Subpartitura e Texto-dado: A Troca para a Inscrição do Impulso

  • Rejane Kasting Arruda

Resumo

Pretendo divulgar resultados obtidos em pesquisa de mestrado realizada na Universidade de São Paulo junto ao CEPECA (Centro de Pesquisa e Experimentação Cênica do Ator), coordenado pelo Prof. Dr. Armando Sergio, do qual participam atores-pesquisadores que desenvolvem processos de criação e análise, sistematização e conceitualização da prática.
Trabalhei com o texto Quarteto, de Heiner Müller, para investigar um procedimento
específico para a aproriação do texto.
A Memorização Através da Escrita foi introduzida no Brasil por atores da Instituition
Pontedera Teatro (François Khan e Caca Carvalho) através de oficinas e trabalhos com
grupos de teatro. Trata-se de repetir o registro escrito até a efetiva memorização. A vantagem é que o texto pode ser memorizado sem intenção, imagem vocal ou vínculo com qualquer outro elemento.
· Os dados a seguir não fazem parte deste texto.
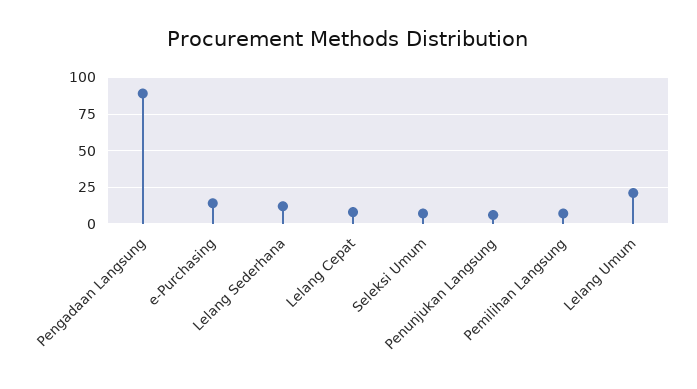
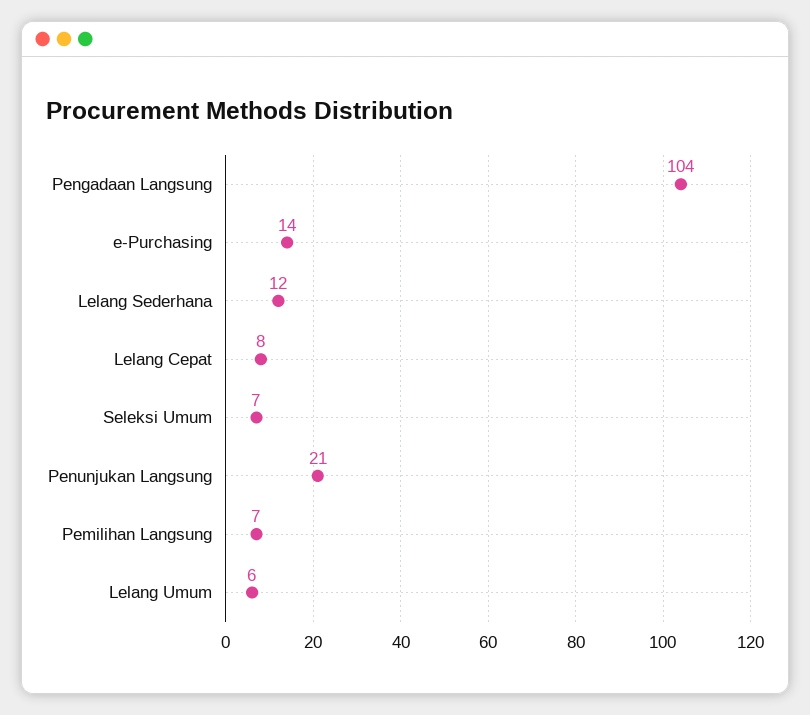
Pengadaan Langsung: 90 -> 104
Penunjukan Langsung: 5 -> 21
Lelang Umum: 20 -> 6

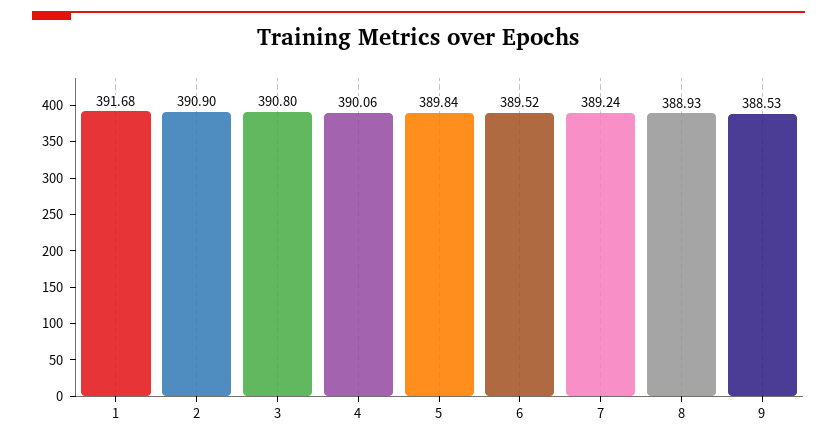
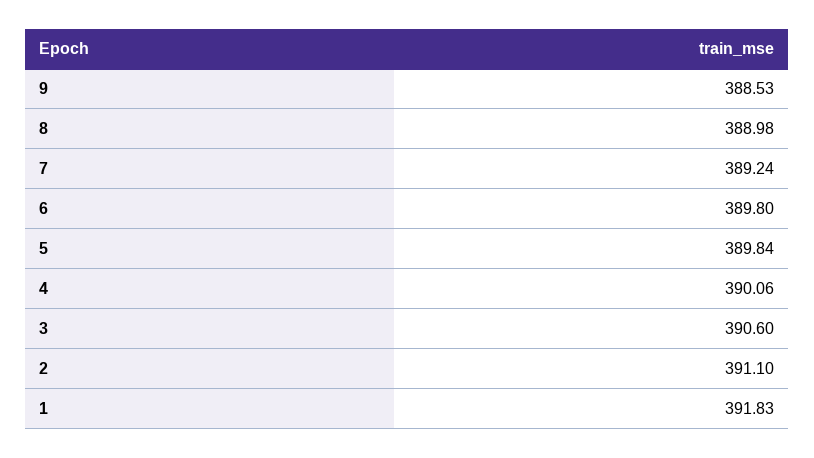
1: 391.68 -> 391.83
2: 390.9 -> 391.1
3: 390.8 -> 390.6
6: 389.52 -> 389.8
8: 388.93 -> 388.98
Durante a aplicação, o ator constrói, apenas, um ritmo interno, e imagens ainda desarticuladas (repertório).
Qualquer elemento pode, então, ser introduzido no jogo de enunciação do texto, digamos assim, ainda ¨virgem¨: partituras físicas, imagens vocais (¨voz de cachorro¨, por exemplo), ritmos, etc. Utilizamos partituras de imagens, jogos tradicionais e mimesis, percebendo que, em contato com estes elementos, o texto auxiliava a construção de ações.
A conclusão do processo foi que poderíamos utilizar a Memorização Através da Escrita
também para a fixação de uma fala própria, íntima, que implicava tanto o universo da
personagem, a relação com Valmont (personagem masculino de Quarteto), quanto a minha própria relação com o processo de criação e minhas questões pessoais; uma fala me articulava ao universo ficcional e era suficientemente forte para alicerçar meu organismo, engajar meu corpo.
Descobri a possibilidade de revesar as sentenças desta fala com as do texto-dado, de maneira a ¨costurá-las acústicamente¨. Por exemplo, com a repetição do registro escrito ¨Idiota¨ (interna) e ¨Valmont¨ (texto), a imagem acústica memorizada é ¨IDJIO(TAVAU)MOUM¨ (é possível perceber o elemento de ligação entre os dois). Estando os dois elementos ligados, quando o foco se concentra em ¨Idiota¨ (que alicerça o corpo para a inscrição de ações), o ¨Valmont¨ é inscrito ¨por substituição¨, implicando, então, a produção do impulso para a fala.

Referências

BARBA, Eugenio. La Canoa di Carta: Trattato di Antropologia Teatrale. Bologna: Il Mulino, 1993.

BONFITTO, Matteu. O Ator-compositor: As Ações Físicas como Eixo: de Stanislavski `a Barba. São Paulo: Ed. Perspectiva, 2007.

DOSSE, François. História do Estruturalismo. Bauru, SP: Edusc, 2007.

FERRACINI, Renato. A Arte de Não Interpretar como Poesia Corpórea do Ator. Campinas: Editora da Unicamp, 2001.

GROTOWSKI, Jerzy. Conferência a Santo Arcângelo, em julho de 1988. Transcrição e tradução de Dinah Kleve. Não publicada.

JIMENEZ, Sergio. El Evangélio de Stanislavski Segun sus Apostoles. México: Ed. Gaceta, 1990.

LACAN, Jacques. ¨A instância da letra no inconsciente ou a razão desde Freud¨, in Escritos. Rio de Janeiro: Joge Zahar Ed, 1998.

______________. ¨As Estruturas Freudianas do Espírito¨, in Seminário V: As Formações do Inconsciente. Rio de Janeiro: Jorge Zahar Ed., 1999.

KNÉBEL, Maria. La Poética de la Pedagogía Teatral. México: Ed. Siglo XXI, 2002.

______________. El Último Stanislavski. Madrid, Ed. Fundamentos: 2005.

KUSNET, Eugenio. Ator e Método. São Paulo: Hucitec, 1992.

MÜLLER, Heiner. Quatro Textos para Teatro: Mauser, Hamlet-máquina, A Missão, Quarteto. São Paulo: Hucitec, 1987.

SAUSURRE, Ferdinand. Curso de Lingüística Geral. São Paulo: Ed. Cultrix, 2006.

STANISLAVSKI, C. A Criação de um Papel. Rio de Janeiro: Ed. Civilização Brasileira, 2005.

SPOLIN, Viola. O Jogo Teatral no Livro do Diretor. São Paulo: Ed. Perspectiva, 1999.

_____________. Improvisação para o Teatro. São Paulo: Ed. Perspectiva, 1979.